— Texte —
On fait toujours la guerre deux fois : au bout du fusil, au bout du stylo. Au fil de l’épée, au fil de la plume. La raconter ou l’iliadiser, la célébrer ou la vilipender, qu’importe : quand les armes se taisent, les langues se délient. Après tout, comme l’a dit de Gaulle, « l’histoire des hommes est celle de leurs armes ». Aux écrivains, il revient de dire la guerre dans ce qu’il y a en elle d’humain, voire d’inhumain, et de surhumain. Quand les historiens ont refermé leurs cahiers proprets consignant faits, chiffres et dates, les hommes de lettres s’attaquent à l’essentiel. Nos corps, nos âmes, nos morts. Et nous racontent cette évidence, aphorisée par Élie Bruneau : « Si les hommes font la guerre, c’est parce que la guerre fait les hommes. »

— Exercice —
Reproduisez en entier le texte sur la guerre et les écrivains, sans en changer un mot.

— Données fournies —
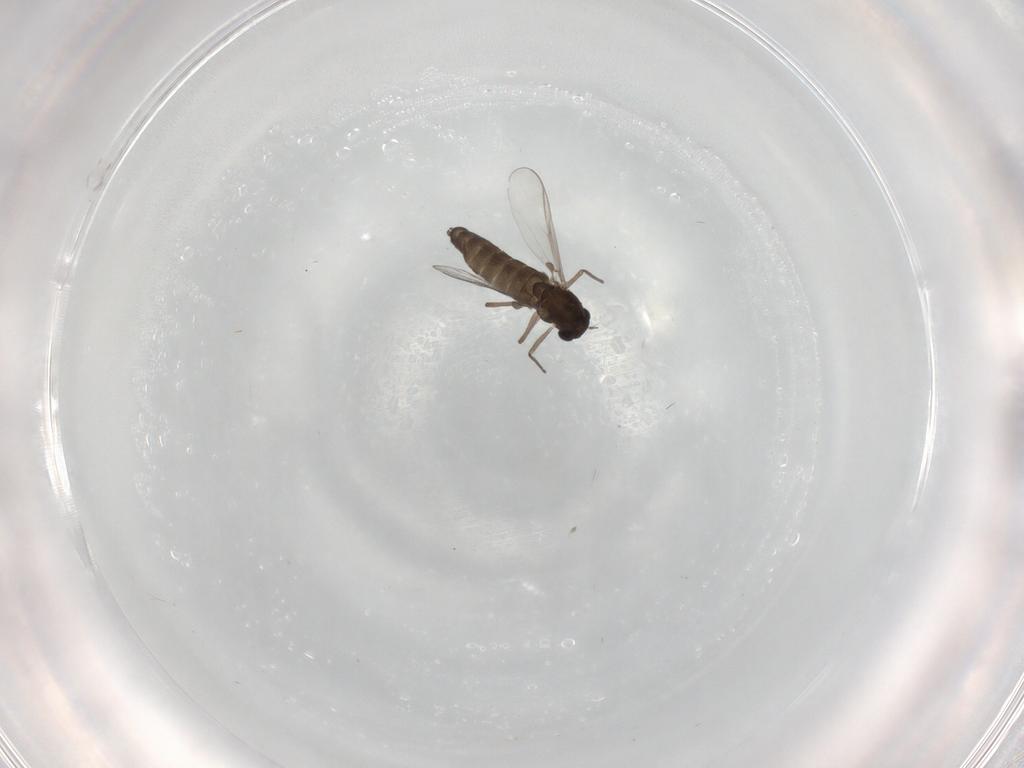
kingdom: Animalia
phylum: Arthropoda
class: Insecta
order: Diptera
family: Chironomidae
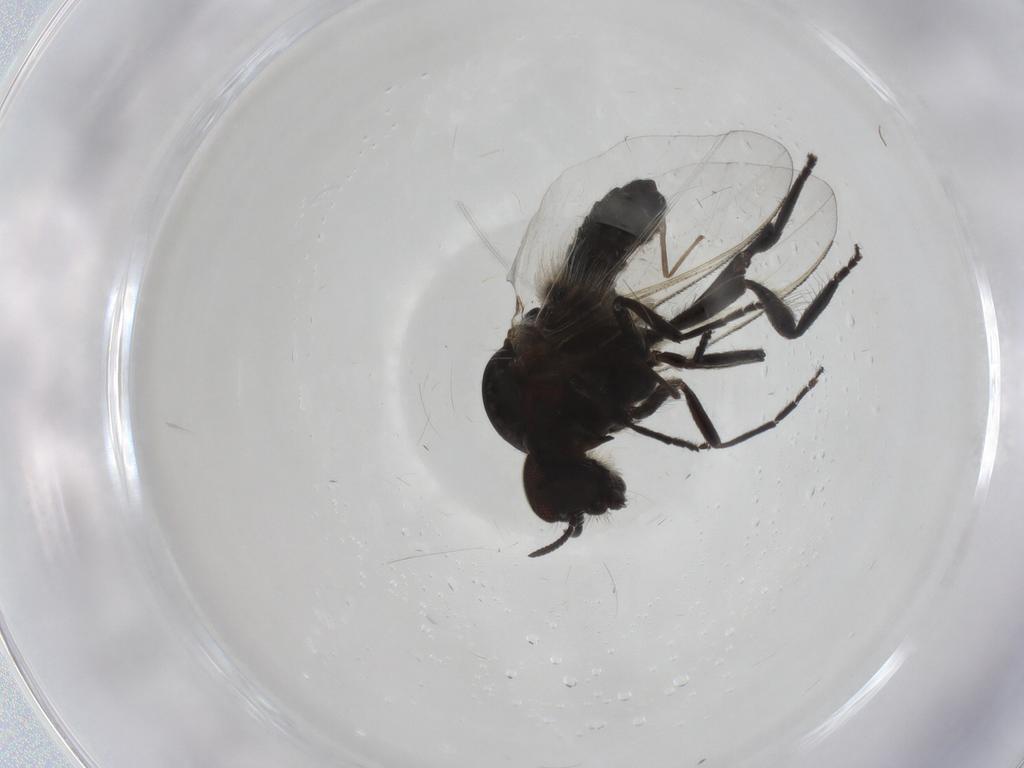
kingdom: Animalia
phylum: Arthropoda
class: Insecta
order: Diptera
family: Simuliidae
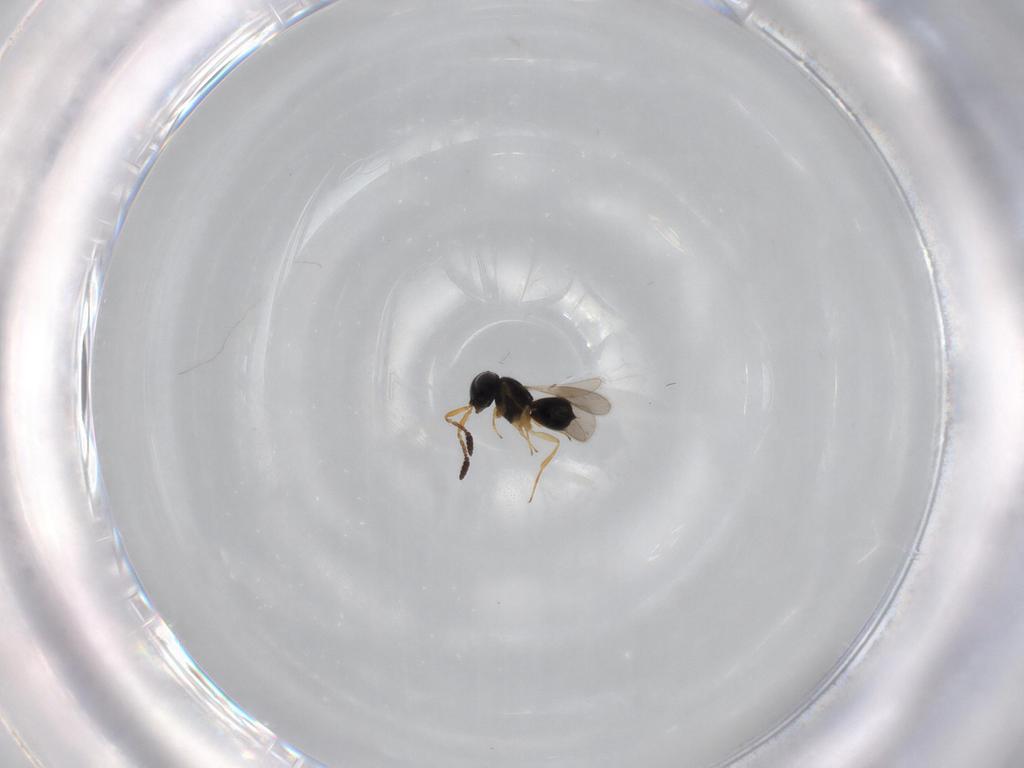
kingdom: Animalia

— Résultat —
On fait toujours la guerre deux fois : au bout du fusil, au bout du stylo. Au fil de l’épée, au fil de la plume. La raconter ou l’iliadiser, la célébrer ou la vilipender, qu’importe : quand les armes se taisent, les langues se délient. Après tout, comme l’a dit de Gaulle, « l’histoire des hommes est celle de leurs armes ». Aux écrivains, il revient de dire la guerre dans ce qu’il y a en elle d’humain, voire d’inhumain, et de surhumain. Quand les historiens ont refermé leurs cahiers proprets consignant faits, chiffres et dates, les hommes de lettres s’attaquent à l’essentiel. Nos corps, nos âmes, nos morts. Et nous racontent cette évidence, aphorisée par Élie Bruneau : « Si les hommes font la guerre, c’est parce que la guerre fait les hommes. »